Supplied material Start Marker

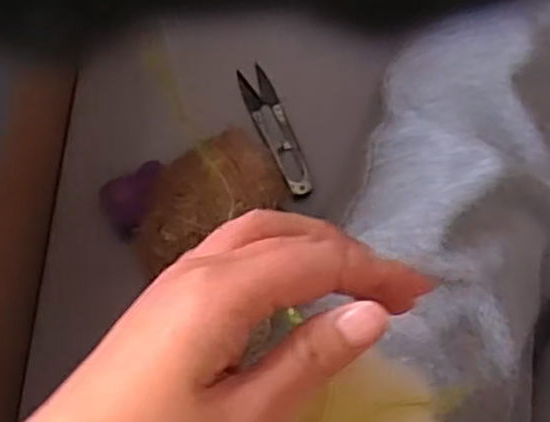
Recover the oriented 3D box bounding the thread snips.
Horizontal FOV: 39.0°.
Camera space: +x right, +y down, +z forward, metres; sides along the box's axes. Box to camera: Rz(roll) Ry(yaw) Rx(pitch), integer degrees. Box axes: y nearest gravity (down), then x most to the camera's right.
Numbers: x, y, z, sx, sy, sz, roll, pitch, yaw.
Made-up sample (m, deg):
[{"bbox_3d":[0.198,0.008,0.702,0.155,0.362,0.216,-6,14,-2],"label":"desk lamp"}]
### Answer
[{"bbox_3d":[0.001,-0.055,0.531,0.023,0.014,0.099,-20,75,-8],"label":"thread snips"}]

Supplied material End Marker

Work order
Set down the lines from the one with "Horizontal FOV: 39.0°." through the end of the data above. Keep each exactly as written and add no other line.

Expected output
Horizontal FOV: 39.0°.
Camera space: +x right, +y down, +z forward, metres; sides along the box's axes. Box to camera: Rz(roll) Ry(yaw) Rx(pitch), integer degrees. Box axes: y nearest gravity (down), then x most to the camera's right.
Numbers: x, y, z, sx, sy, sz, roll, pitch, yaw.
Made-up sample (m, deg):
[{"bbox_3d":[0.198,0.008,0.702,0.155,0.362,0.216,-6,14,-2],"label":"desk lamp"}]
### Answer
[{"bbox_3d":[0.001,-0.055,0.531,0.023,0.014,0.099,-20,75,-8],"label":"thread snips"}]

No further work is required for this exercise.